-- WORK TASK --
Report back each line of the data that contains the word "action".

-- SOURCE MATERIAL --

========================================

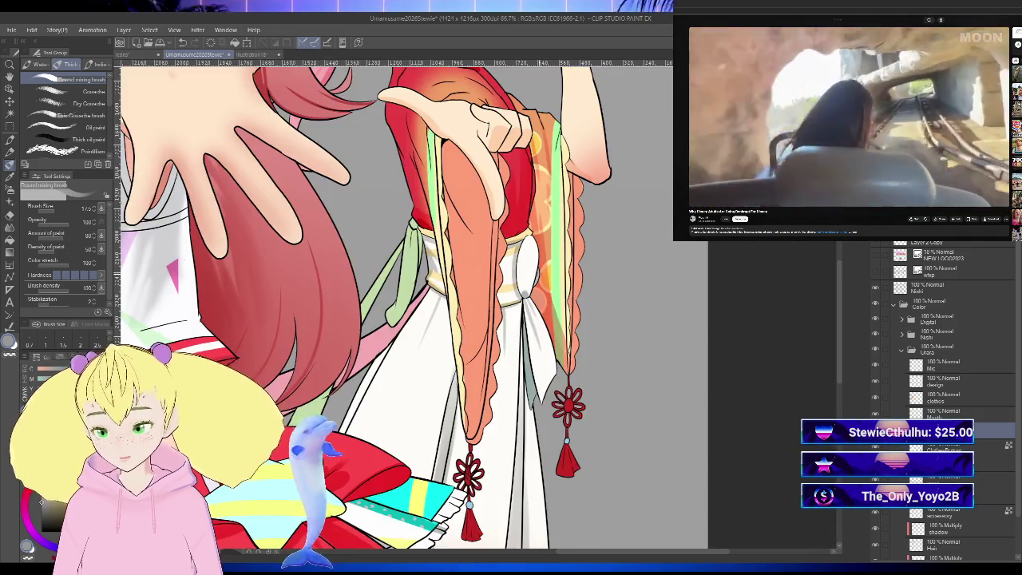
{"action": "key", "text": "h"}
Step: Pan over the braid tassels, bow, skirt and outstretched hand, then zoom out to 33.3%
{"action": "left_click_drag", "start_coordinate": [457, 559], "coordinate": [519, 407]}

========================================

-- TASK RESULT --
{"action": "key", "text": "h"}
{"action": "left_click_drag", "start_coordinate": [457, 559], "coordinate": [519, 407]}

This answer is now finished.